As I embark on my trip tomorrow, I pray with all my heart sincerely that:
May God bless my trip to be safe and peaceful
May God allow me to sort out my thoughts and return with a clearer mind during this trip
May God give me strength to let go of my sadness during this trip
May God guide me not to get lost in Melbourne when I am alone exploring places
May God heal my deep wounds and regain my own confidence to bravely face the challenges when I am back from this trip
May God let me enjoy my birthday on 12th May whilst on the trip to Great Ocean Road
May God distract my mood and time on 10th May
Amen.

*Goodbye Baku (I pray this the last time I would ever address you in this way). Hopefully when I am back, I would have the stronger determination to face the divorce. I know you have moved on without me and perhaps, even eager to get rid of me but, I do hope you will leave me alone until I am brave enough to proceed with the inevitable divorce with you*

Saturday, May 5, 2012

Self Explanatory Post

Goodbye Singapore in 3 days and hopefully when by the time I am back, my heart would have healed at least superficially...

Thursday, May 3, 2012

Emo Episode After Midnight

時間 讓一切鬆動
包括我們雙手
我的表情 不會騙人
是真的幸福過
可惜 熱情淡出後 難救

當眼淚 讓愛漸漸生鏽
逞強 能不能夠撐過寂寞
我的青春 它準時來過 謝謝你愛過
很足夠 我並不奢望 天長地久
我真的不怪你
無法繼續
誤點的愛 最後只剩可惜

Wednesday, May 2, 2012

Midnight Tears

Almost every day at this hour would I lie in bed, alone and away from my parents, tears would roll down my face. As much as I try to conceal my pain and sadness through out the day so as to show that I am coping well with this impending divorce. It is only at night, when I am alone do I allow my self-conscience overwhelm me. It is then do I reveal to myself the real pain inside me. The kind of heart wrenching pain of disappointment, missing and sadness that is hidden away from public eye.

Why do I still tear at the thought of the words he had said that pierced right through my heart? Why do I still allow myself to cry for a man who had let me down in love? Why do I still harbor thoughts of him in good times? Have I forgiven him for all the hurt that he has caused me and for all the heartache I have been nursing?

I am not a heartless person. 12 years as a couple, out of which, 6 years as husband and wife. How do you expect me to just let go of those feelings and walk away, pretending that nothing has happened? How do you think I can just release this love I have for him within these few weeks? But I have to be strong for myself, for my parents, for my patients and lastly, deceive myself that life goes on as normal. God knows how many times am I tempted to message him or call him but restricted myself knowing that it is all over and nothing can be done to undo the damage. God knows how much pain I bear in my heart just to pretend that love doesn't exist between us. I admit that love doesn't fully exist now, it is now trusting issues. I can't bring myself to trust him to handle my devotion and love anymore. But that does not equate that I have no more feelings for him.

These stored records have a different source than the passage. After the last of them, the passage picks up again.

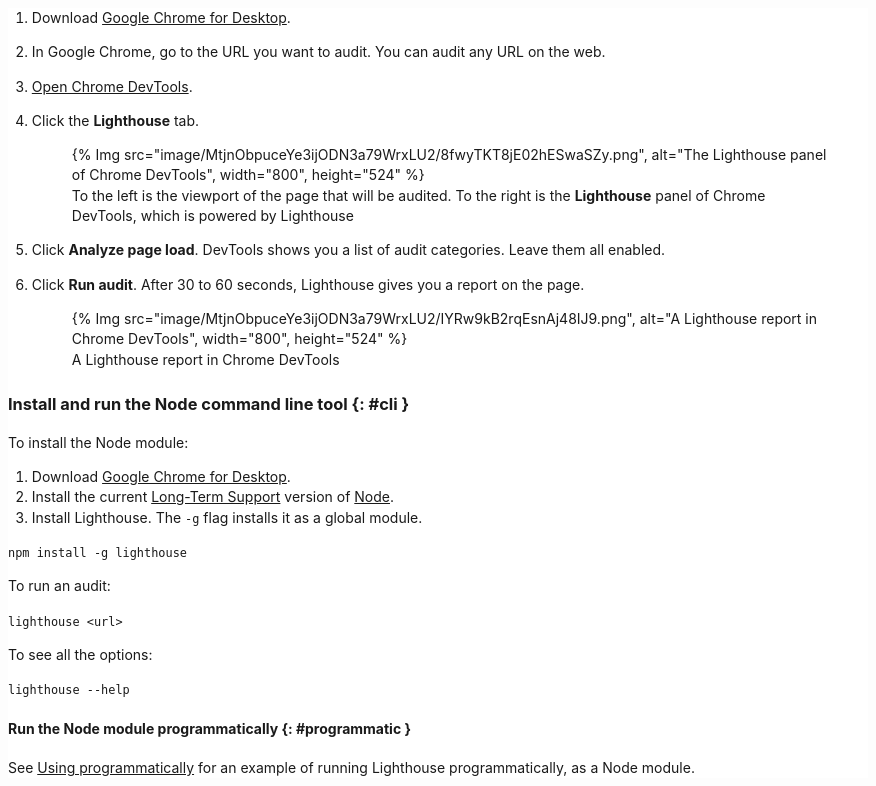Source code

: 1. Download [Google Chrome for Desktop](https://www.google.com/chrome/browser/desktop/).
1. In Google Chrome, go to the URL you want to audit. You can audit any URL on the web.
1. [Open Chrome DevTools](/docs/devtools/open/).
1. Click the **Lighthouse** tab.

     <figure>
       {% Img src="image/MtjnObpuceYe3ijODN3a79WrxLU2/8fwyTKT8jE02hESwaSZy.png", alt="The Lighthouse panel of Chrome DevTools", width="800", height="524" %}
       <figcaption>
         To the left is the viewport of the page that will be audited. To the right is the <b>Lighthouse</b> panel of Chrome DevTools, which is powered by Lighthouse
       </figcaption>
     </figure>

1. Click **Analyze page load**. DevTools shows you a list of audit categories. Leave them all enabled.
1. Click **Run audit**. After 30 to 60 seconds, Lighthouse gives you a report on the page.

     <figure>
       {% Img src="image/MtjnObpuceYe3ijODN3a79WrxLU2/IYRw9kB2rqEsnAj48IJ9.png", alt="A Lighthouse report in Chrome DevTools", width="800", height="524" %}
       <figcaption>
         A Lighthouse report in Chrome DevTools
       </figcaption>
     </figure>

### Install and run the Node command line tool {: #cli }

To install the Node module:

1. Download [Google Chrome for Desktop](https://www.google.com/chrome/browser/desktop/).
1. Install the current [Long-Term Support](https://github.com/nodejs/Release) version of [Node](https://nodejs.org).
1. Install Lighthouse. The `-g` flag installs it as a global module.

```shell
npm install -g lighthouse
```

To run an audit:

```shell
lighthouse <url>
```

To see all the options:

```shell
lighthouse --help
```

#### Run the Node module programmatically {: #programmatic }

See [Using programmatically](https://github.com/GoogleChrome/lighthouse/blob/master/docs/readme.md#using-programmatically) for an example of running Lighthouse programmatically, as a Node module.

Perhaps, he has moved on and is happy now that he is free once again like a single man, without anyone to 'control' him or 'tie him down' with marriage. Perhaps, he has really forgotten of the love between us. Perhaps, he really is a heartless man, who doesn't see how much I love and trusted him. Only God knows his heart and what is on his mind. There are certain question that would never be asked and answers that I would never get. Let's just leave it as that.

My bitter and broken heart has to be mend. It is only a matter how long would I take now to recover from this failed marriage experience. It is only a question of how much pain can my heart take before I really suffer from depression. It is only time that will tell how well I am coping. I have always said I am fine these days, actually I am not. I just pray for strength to deal with this experience. I just pray that this would just end smoothly, without any further un-necessary hurt or drama.

Life has to move on. Time will never wait for me to heal before passing on to the next second. Cruel.